**Task goal:** Set every entry down again exactly, excluding any pictures.

(Collected data)
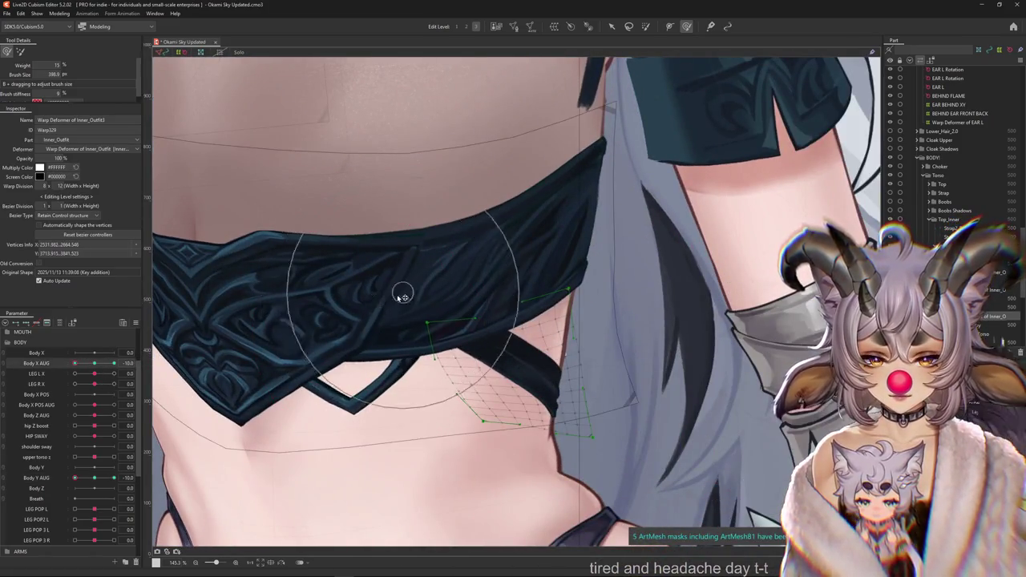
{"action": "scroll", "coordinate": [423, 331], "scroll_direction": "down", "scroll_amount": 3}
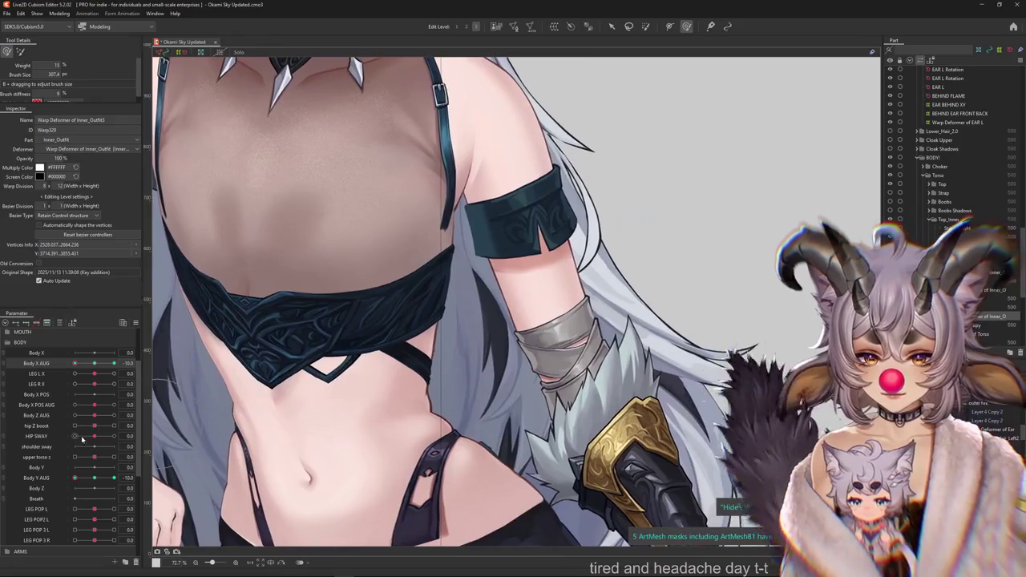
{"action": "left_click_drag", "start_coordinate": [74, 478], "coordinate": [85, 479]}
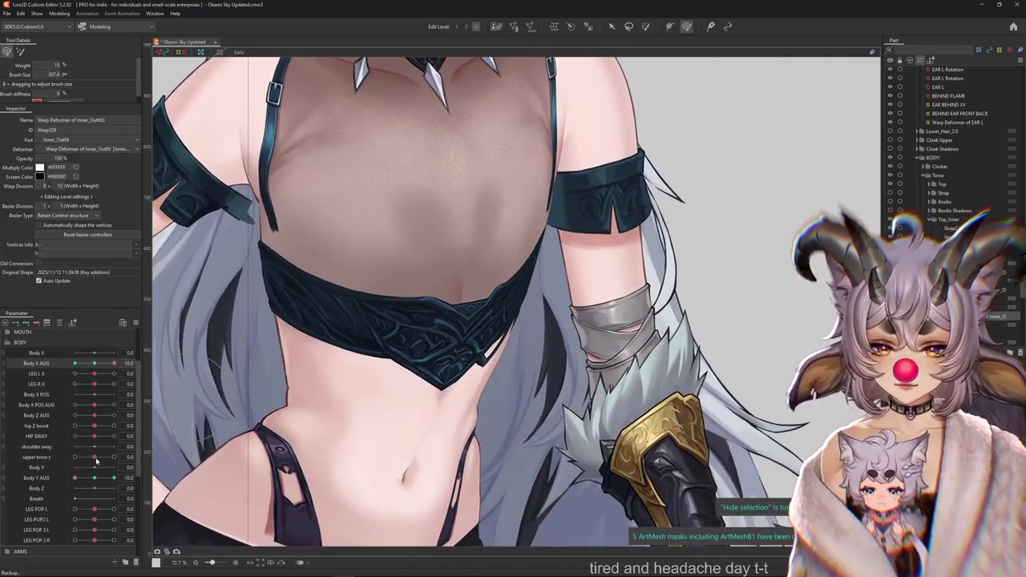
{"action": "left_click", "coordinate": [96, 479]}
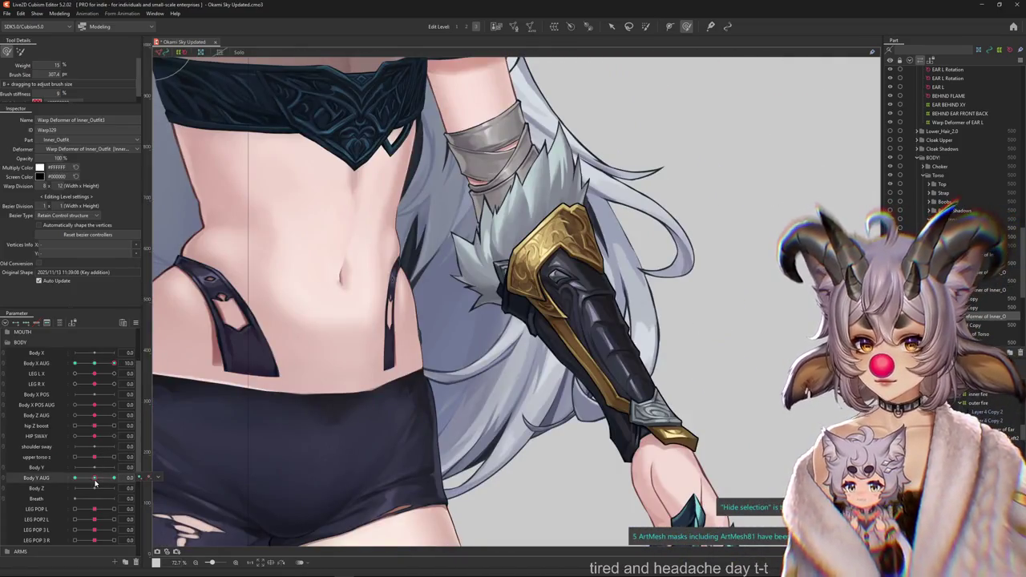
{"action": "left_click_drag", "start_coordinate": [95, 479], "coordinate": [46, 449]}
- Push the band's side edge into shape with the deform brush and test it across Body Y AUG
{"action": "left_click", "coordinate": [20, 51]}
{"action": "scroll", "coordinate": [466, 333], "scroll_direction": "up", "scroll_amount": 3}
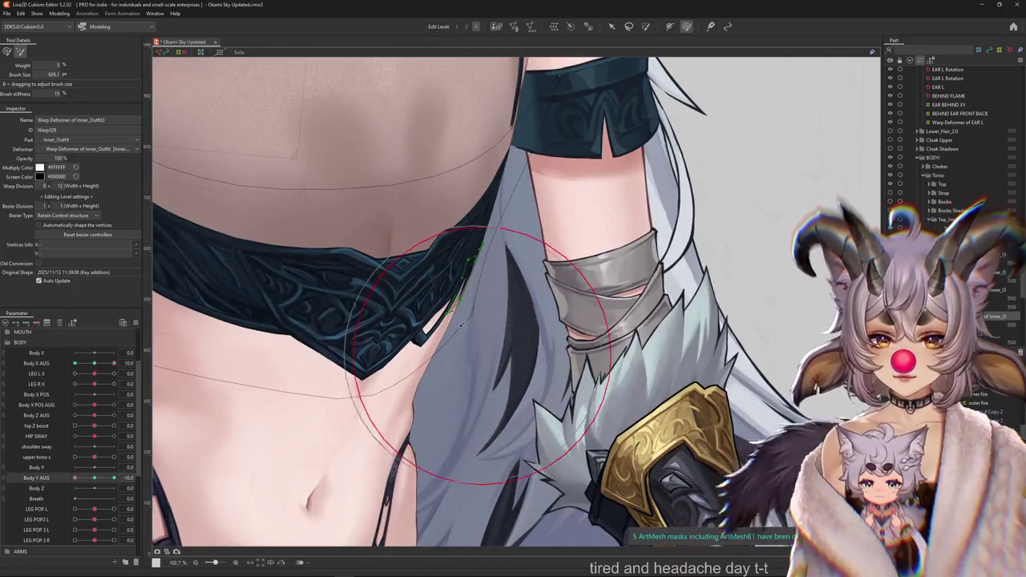
{"action": "scroll", "coordinate": [442, 338], "scroll_direction": "up", "scroll_amount": 2}
{"action": "scroll", "coordinate": [442, 338], "scroll_direction": "up", "scroll_amount": 2}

**Answer space:**
{"action": "scroll", "coordinate": [423, 331], "scroll_direction": "down", "scroll_amount": 3}
{"action": "left_click_drag", "start_coordinate": [74, 478], "coordinate": [85, 479]}
{"action": "left_click", "coordinate": [96, 479]}
{"action": "left_click_drag", "start_coordinate": [95, 479], "coordinate": [46, 449]}
- Push the band's side edge into shape with the deform brush and test it across Body Y AUG
{"action": "left_click", "coordinate": [20, 51]}
{"action": "scroll", "coordinate": [466, 333], "scroll_direction": "up", "scroll_amount": 3}
{"action": "scroll", "coordinate": [442, 338], "scroll_direction": "up", "scroll_amount": 2}
{"action": "scroll", "coordinate": [442, 338], "scroll_direction": "up", "scroll_amount": 2}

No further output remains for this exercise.